The strains of this transformation extended to religion, often in ways that spilled over into actual violence: the slaughter of Buddhist monks in sixteenth-century Japan; the brutal repression of Catholic missions; and the growing number, severity and tenacity of millenarian rebellions in China. But the violence was not always overt. Brief flashes of conflict highlight the existence of deeper tensions between a political aspiration to religious control, which brought along with it the simmering threat of state violence against spiritual nonconformity, as well as an unmistakable rise in salvationist religious thought.Religious violence encompasses a diverse set of phenomena.
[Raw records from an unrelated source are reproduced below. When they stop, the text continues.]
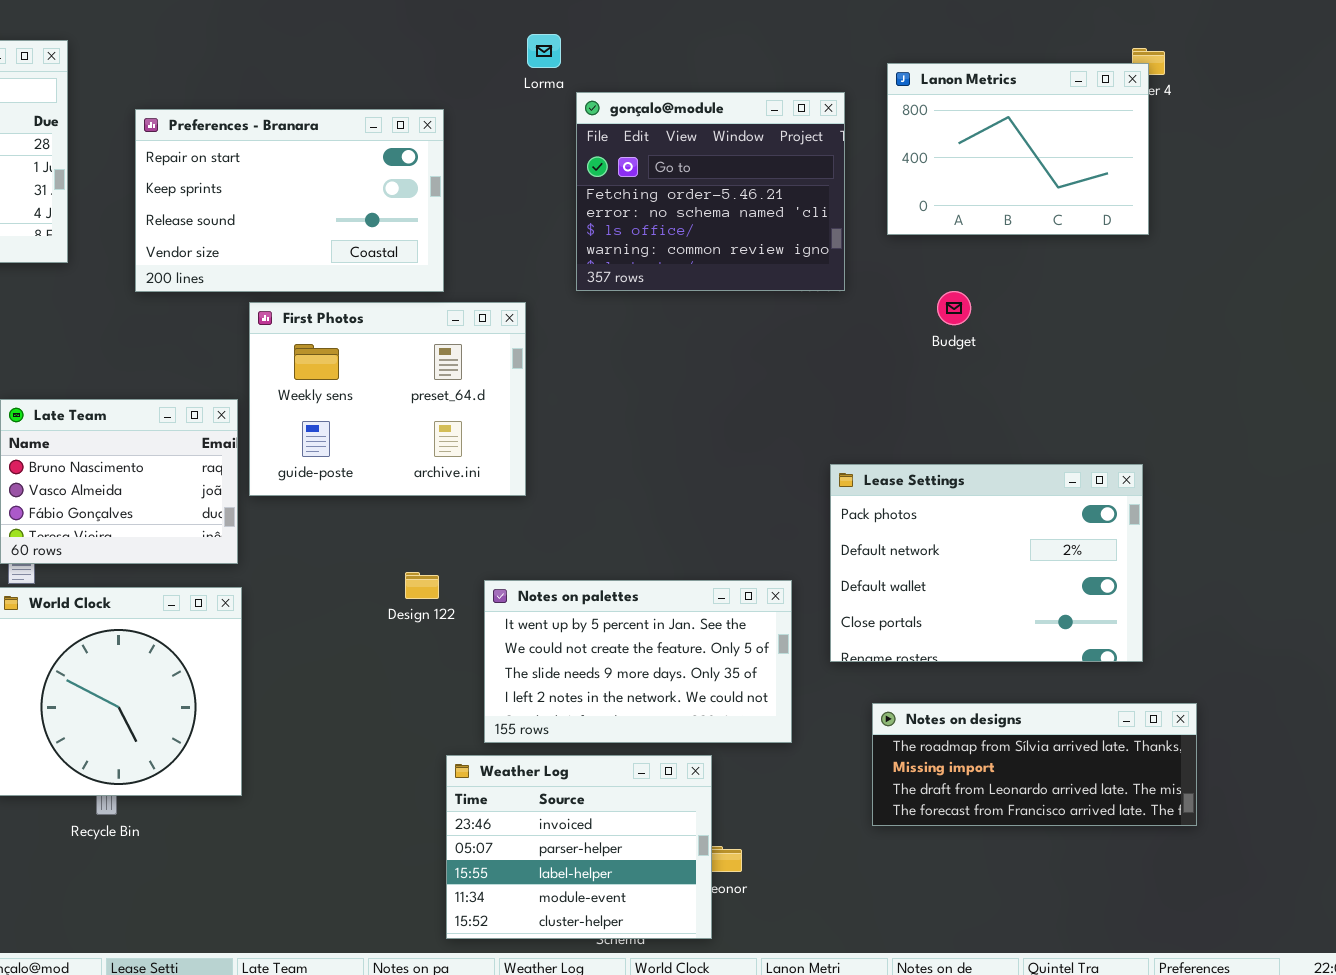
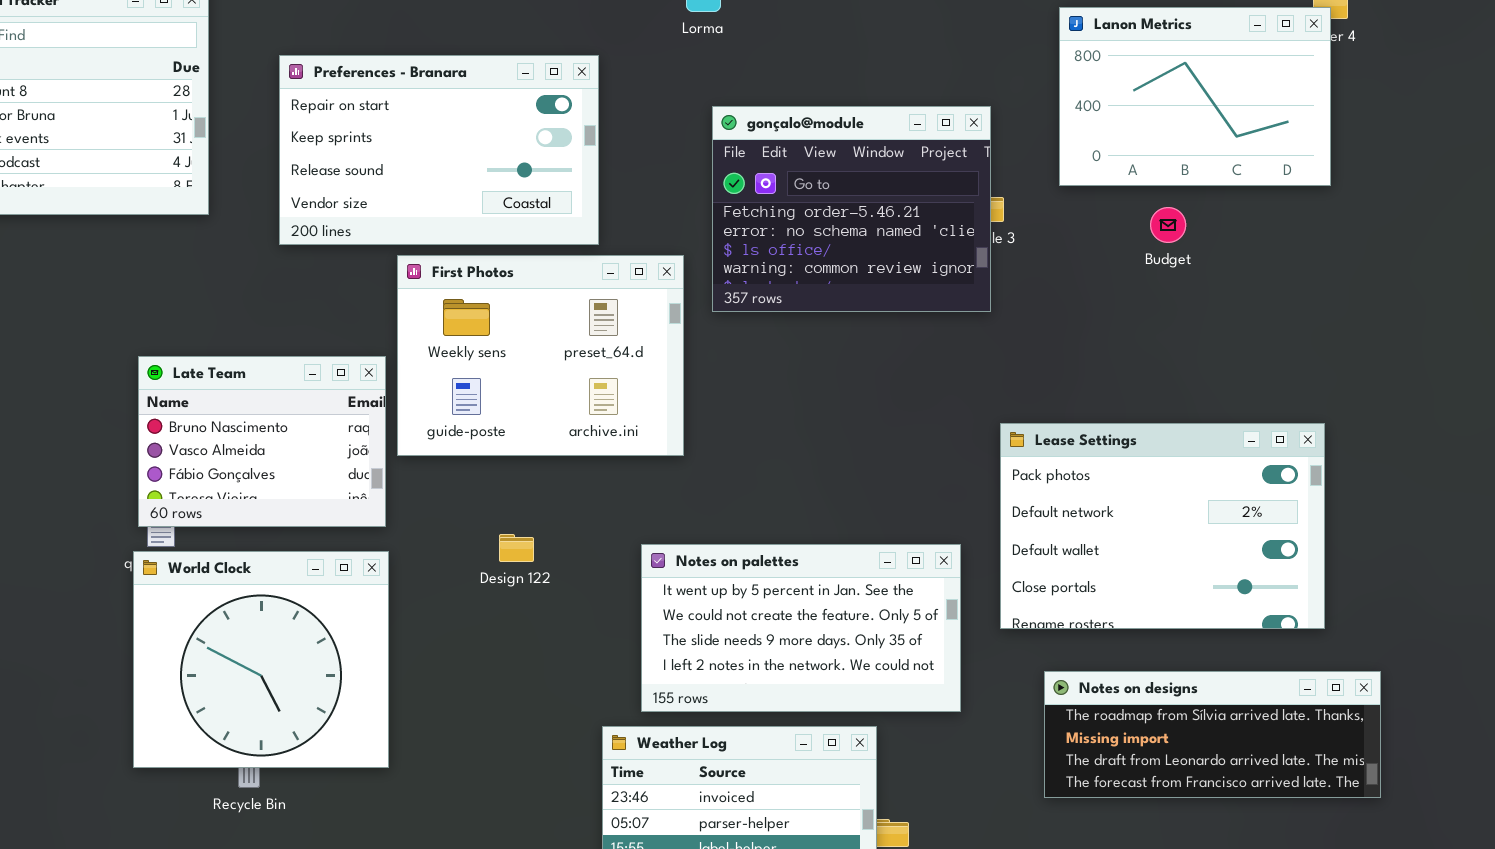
gonçalo@module: [576,92,845,291] -> [712,106,991,312], moved
Budget: [937,291,971,325] -> [1150,207,1186,243], moved
Design 122: [405,572,439,599] -> [499,534,534,562], moved

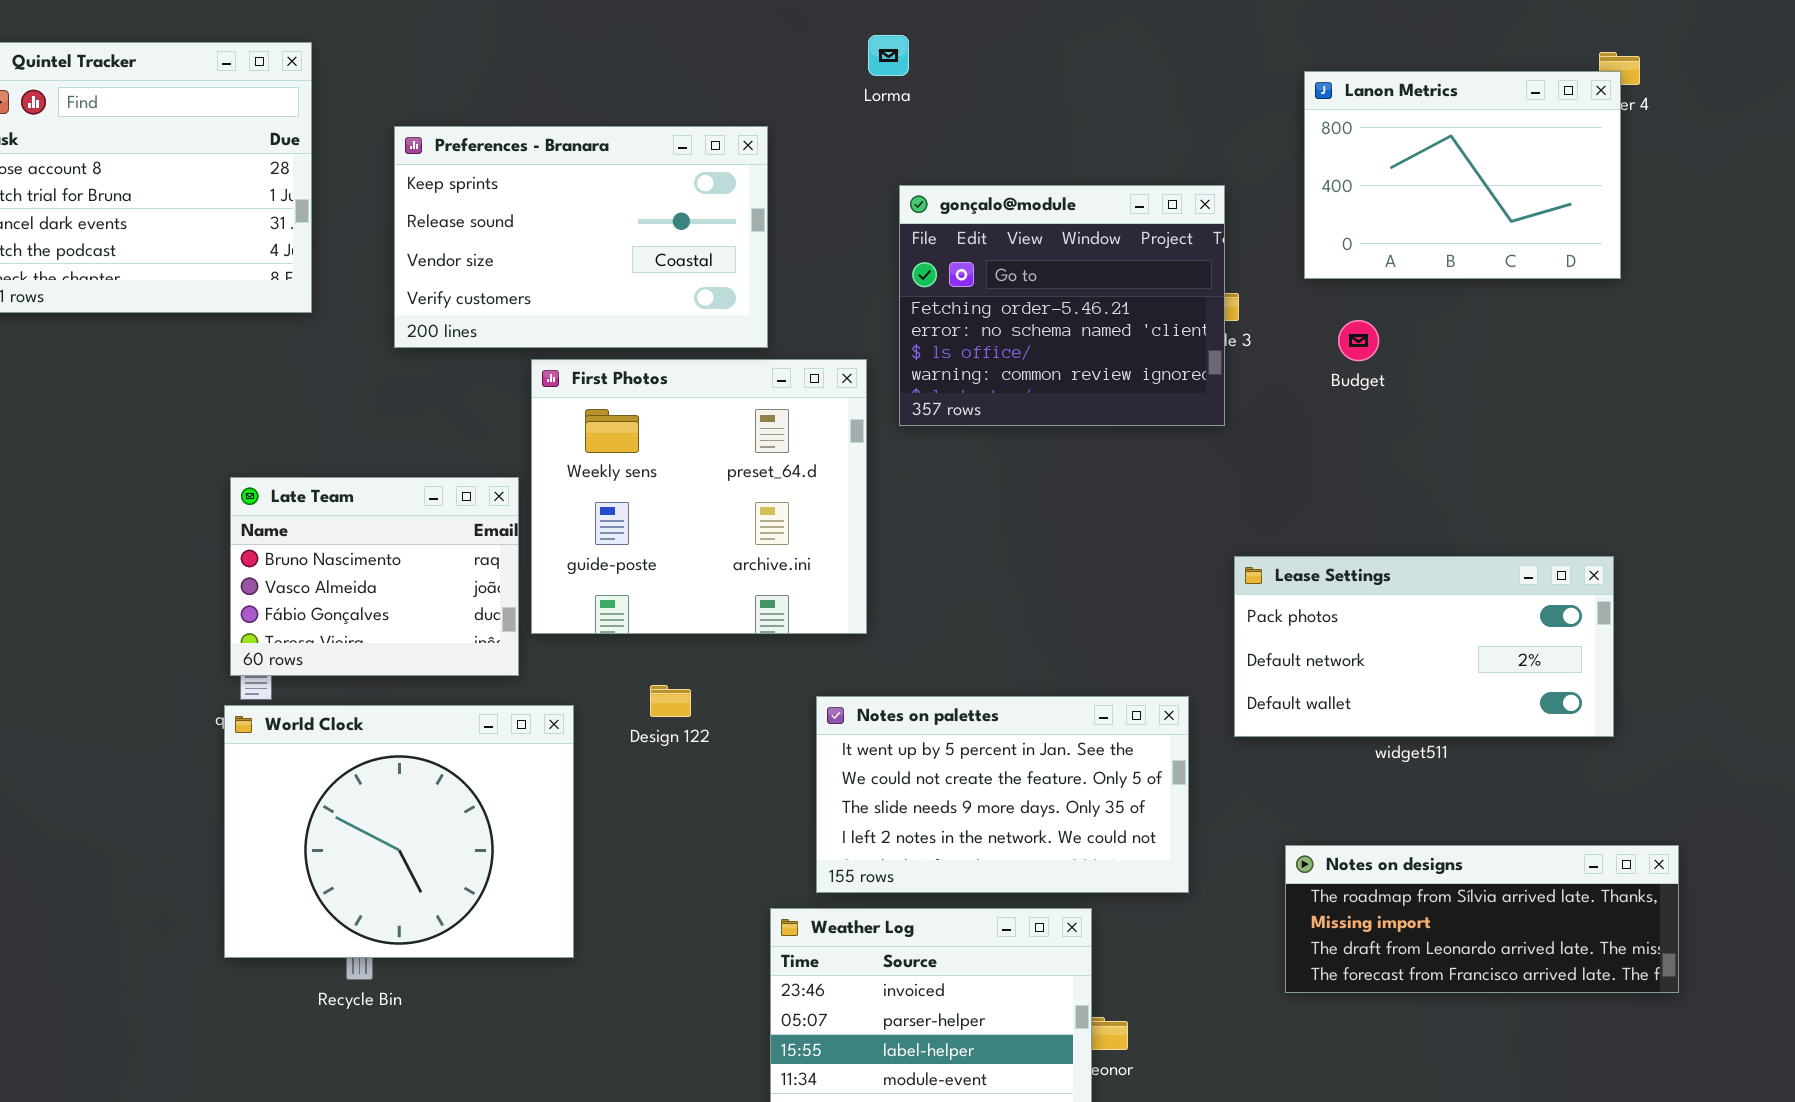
Preferences - Branara: [279,55,599,245] -> [394,126,768,348], scrolled down 1 row
Budget: [1150,207,1186,243] -> [1338,320,1379,361], moved
First Photos: [397,255,684,456] -> [531,359,867,634], resized
Lease Settings: [1000,423,1325,629] -> [1234,556,1614,737], resized
World Clock: [133,551,389,768] -> [224,705,574,958], resized

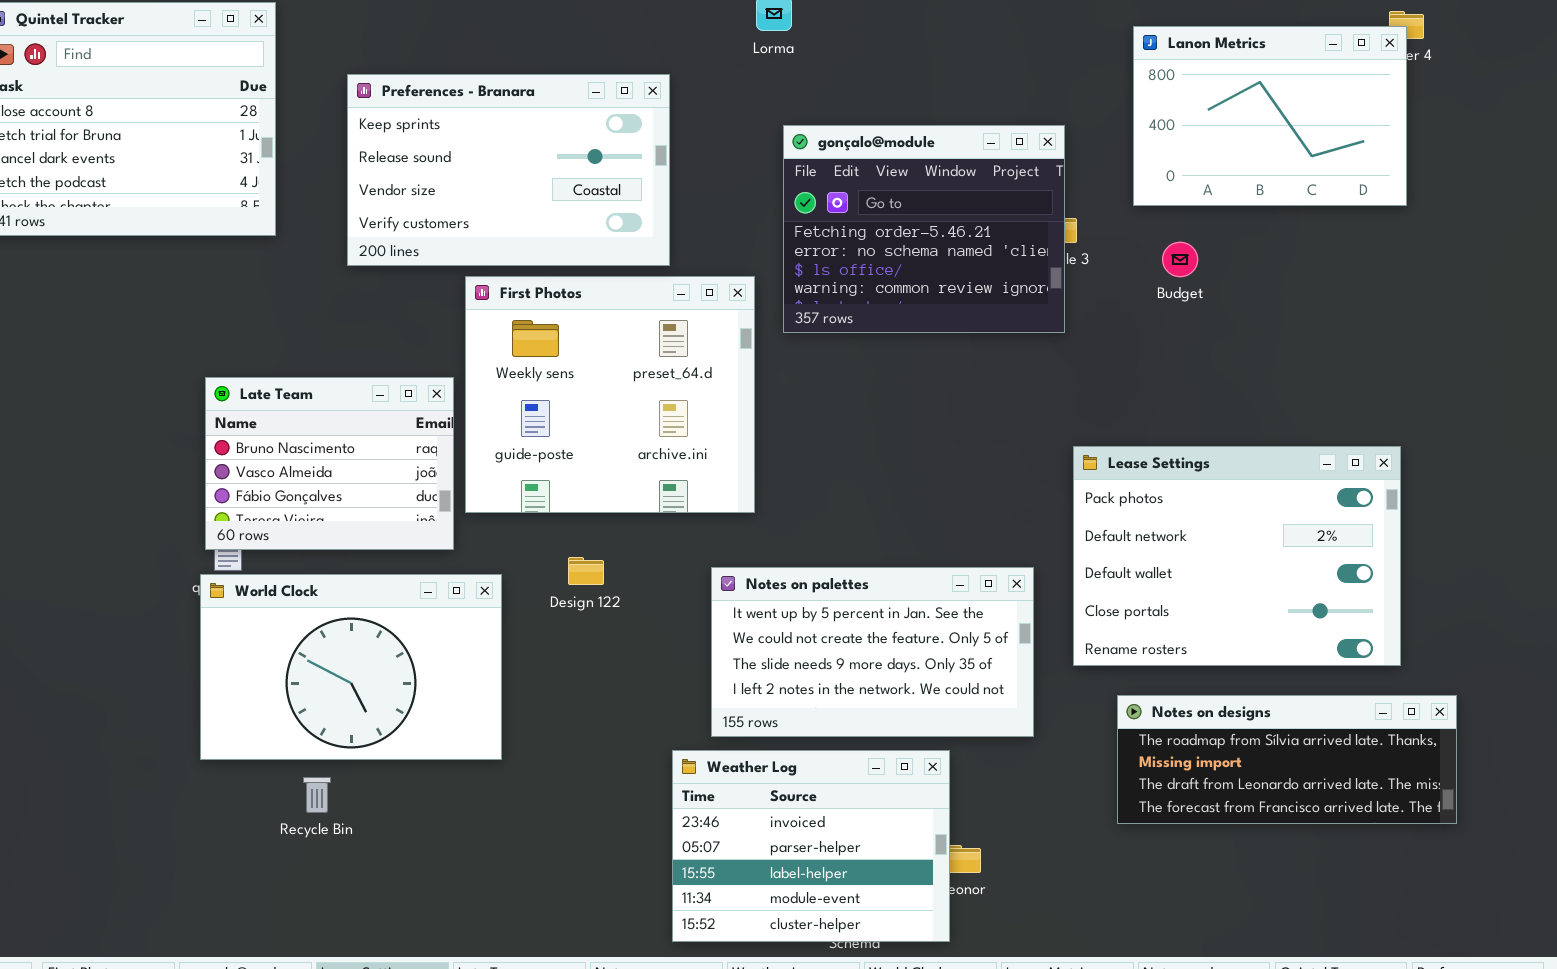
Lease Settings: [1234,556,1614,737] -> [1073,446,1401,666], resized
World Clock: [224,705,574,958] -> [200,574,502,760], resized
The most obvious manifestation is political repression by states against religious competitors or dissenters. But violence is also a part of religion itself. It appears in the exploration of moral issues such as just war and divine retribution, as well as of metaphysical issues such as sacred time, and cycles of cosmic birth and destruction. Religious actors themselves may use violence to suppress heretics within their own ranks, or to intimidate non-believers, rival communities or even the state itself. These manifestations of religious violence are not isolated, but rather points on a continuum that interact with and influence each other. Religious violence grows out of theological conceptions of when violence is acceptable, or even divinely commanded, but as a social phenomenon, it is often a response to external pressures such as political repression.
I would like to thank Oded Abt, Kiri Paramore, Nikolas Broy, Hongyan Xiang, and Luman Wang for their comments on earlier drafts of this chapter.
To understand the varied expressions of religious violence in early modern East Asia, it is necessary to take in this entire spectrum of phenomena.